Lo sciopero si svolgerà dalle dalle 19 di oggi, martedì 24 gennaio, alle 19 del 26 gennaio sulla rete ordinaria

Sciopero dei benzinai
Foto | Pixabay @Skitterphoto
newsby Sara Iacomussi24 Gennaio 2023


Per 48 ore gli italiani non potranno fare benzina. Salvo un accordo in extremis, che ormai sembra improbabile, gli impianti di rifornimento carburanti, compresi i self service, resteranno chiusi per sciopero dalle 19 di oggi, martedì 24 gennaio, alle 19 del 26 gennaio sulla rete ordinaria e dalle 22 di stasera alle 22 del 26 gennaio sulle autostrade. La situazione ha spinto molti automobilisti ad approfittare delle ultime ore di disponibilità dei benzinai per fare il pieno.

Si registrano già da ieri vendite eccezionali di carburante, il doppio delle vendite di una giornata normale“, racconta Enzo Nettis, titolare di un distributore di benzina a Torino e presidente Faib-Confesercenti Torino.  “Questo vuol dire che l’utenza ha capito che lo sciopero è una cosa seria e che andremo avanti a meno che il Governo non faccia un passa indietro. Ci fa pensare che lo sciopero sia già riuscito“, aggiunge.

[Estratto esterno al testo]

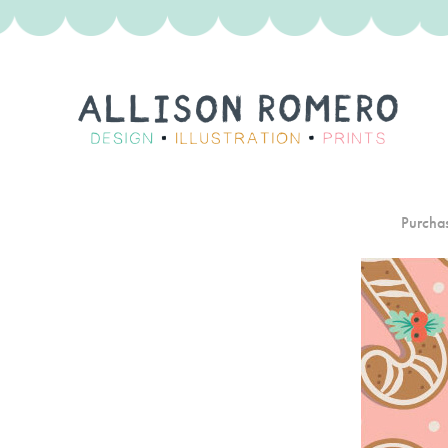
Purchas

Le ragioni dello sciopero dei benzinai

Lo sciopero è stato organizzato da Faib, Fegica e Figisc-Anisa per protestare contro le misure del decreto Trasparenza sui prezzi dei carburanti e in particolare contro l’esposizione del cartellone con il prezzo medio regionale settimanale e le sanzioni previste in caso di mancato rispetto della pubblicità dei prezzi. Giuseppe Sperduto, il presidente della Faib Confesercenti, ha ribadito che i benzinai chiedono di “correggere il decreto Trasparenza abrogando il cosiddetto cartellone e sostituendolo, se del caso, on un QR-Code o un’app o con dispositivi luminosi a distanza in modo da sgravare i benzinai già oggi oberati da obblighi di comunicazioni e di conseguenza depennare le ulteriori sanzioni che non avrebbero senso in mancanza di adempimenti“.

Sperduto ha aggiunto che “la vera speculazione si annida nella grande evasione Iva che ancora impatta sulla rete e nell’inaccettabile illegalità contrattuale che genera quel fenomeno di caporalato petrolifero che sottrae oltre una decina di miliardi di euro all’anno alle casse dello Stato, secondo le fonti ufficiali“. Ha aggiunto che “se di un decreto si sente il bisogno per la trasparenza e la legalità è di un decreto contro l’illegalità contrattuale: solo così si può assestare un colpo a chi realmente specula truffando lo Stato“.